投資判断まで引き受ける資産からは運用報酬と成果報酬を取り、判断を顧客に残す助言だけの資産からは助言料を取る。前者は顧客ごとの専用口座が約$99B、自前の合同ファンドが約$40Bで、この二つが大半を占める。
未公開企業の売却が滞ると成果報酬が消え、助言先も新規の出資判断を止める。売り物が人と蓄積したデータであるため、専門家が抜けても在庫のように補充が利かない。

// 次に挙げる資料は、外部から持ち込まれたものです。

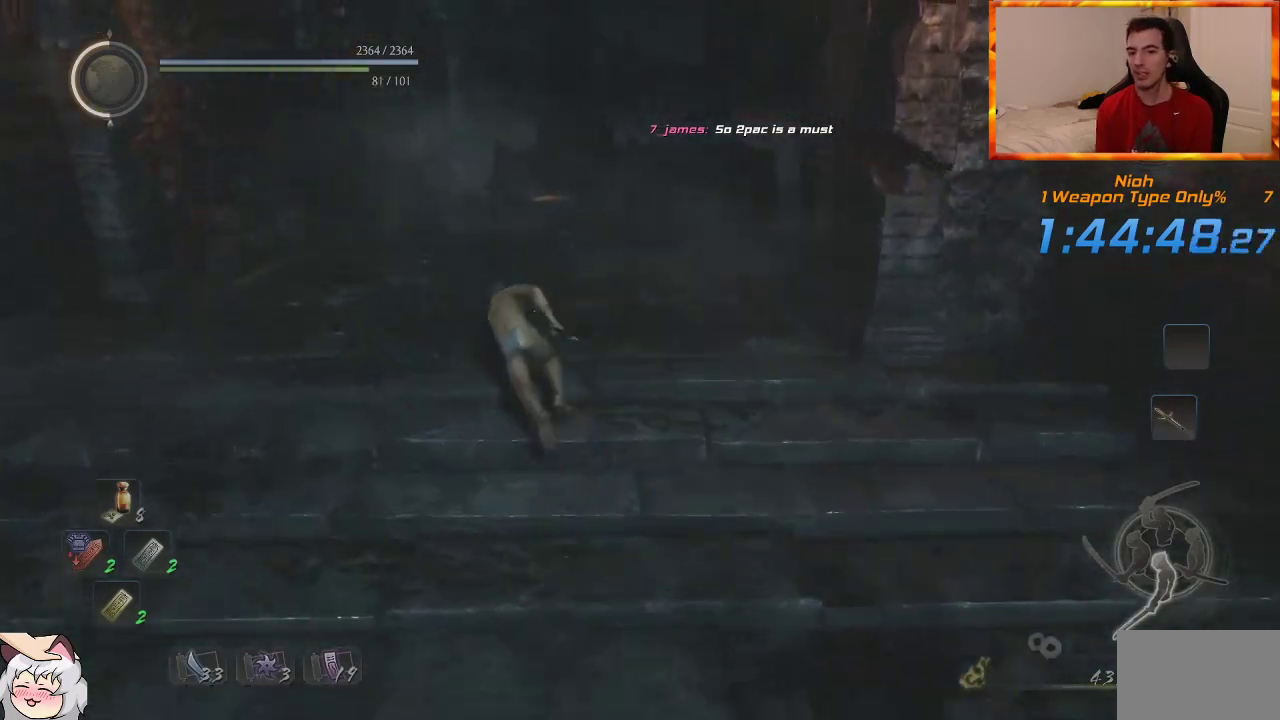
{"dt_ms": 500, "buttons": ["CROSS"], "left_stick": "up", "right_stick": "center", "events": [[50, "CROSS", "down"], [150, "CROSS", "up"], [200, "right_stick", "center"], [217, "CROSS", "down"], [317, "CROSS", "up"], [417, "CROSS", "down"]]}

株式は2種類に分かれ、創業世代が持つClass B株には1株10票の議決権がある。持ち分が一定を割れば1票へ戻る仕組みで、支配は永続ではなく期限つきに設計されている。
年金基金や政府系ファンド、富裕層が未公開市場へ資金を振り向け続けるかどうかに収入が連動する。22拠点に散る265人の運用専門家を抱え続けられるかも、助言の値段をそのまま決める。
資産 $2.3B のうち、借金などの負債を引いて株主のものと言えるのは $915M(40%)。